5. Incubate for 15 minutes at room temperature on a rolling incubator (or vortex several times).
6. Centrifuge oligo-dT cellulose and discard the supernatant.
7. Wash twice with 1X binding buffer.
8. Wash twice with wash buffer.
9. Elute with 250 μl of elution buffer at 37°C for 5 minutes.
10. Centrifuge and preserve the supernatant.
11. Elute oligi-dT cellulose again with 250 μl of elution buffer.
12. Centrifuge and preserve the supernatant.
13. Combine the elutes and add distilled water to 600 μl.
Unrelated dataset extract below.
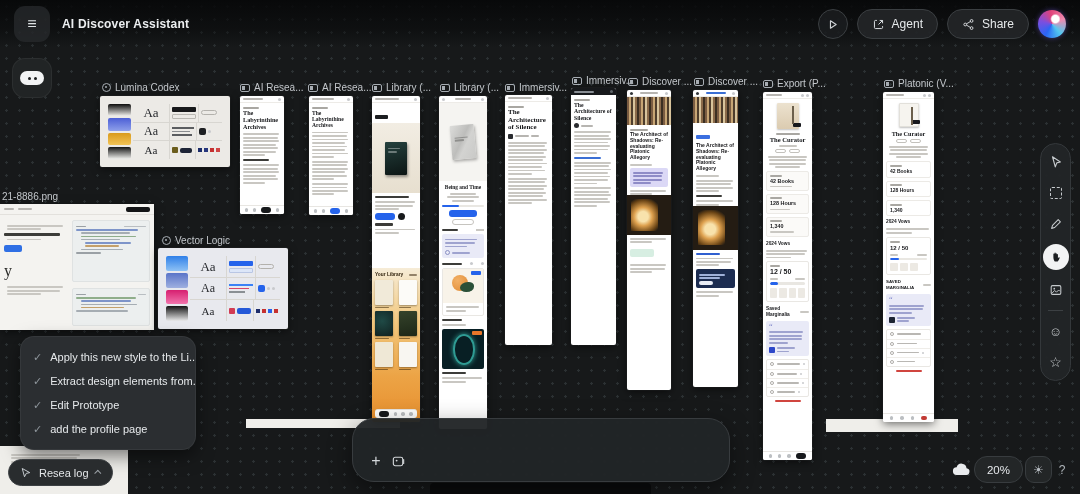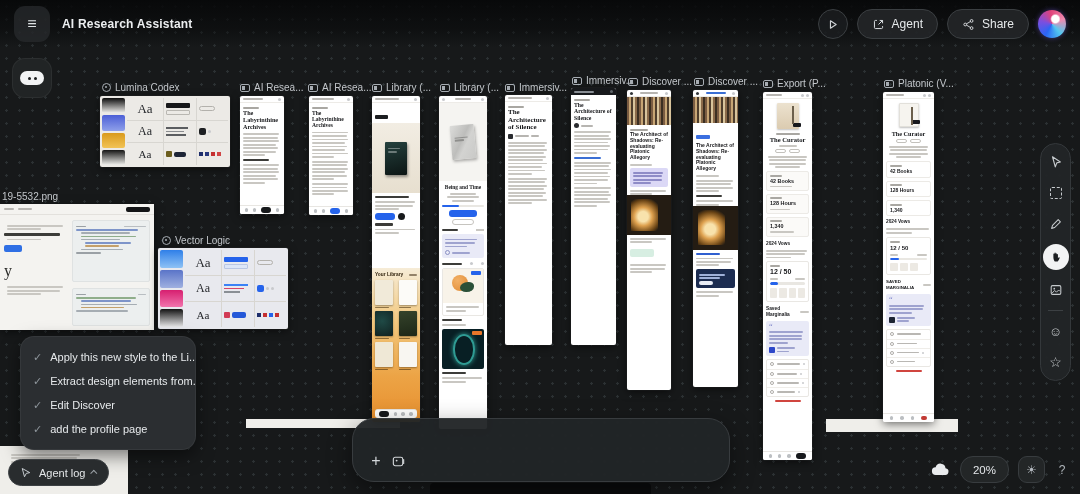"AI Research Assistant" div.apptitle { text: Research -> Discover }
14. Add 50 μl of 4M NaCl and precipitate with 2 volumes of cold ethanol.
15. Incubate at -20°C for one hour.
16. Centrifuge at full speed for 10 minutes, wash with 70% ethanol, air dry and dissolve in 20 μl of distilled water.
Preparation of Solutions:
Oligo-dT Cellulose (Type 7, Pharmacia):
Use 40 mg for 1 mg total RNA.
Swell in elution buffer.
Wash four times with elution buffer (30 seconds at full speed)
Equilibrate with 2 to 3 times washing steps using 1X binding buffer.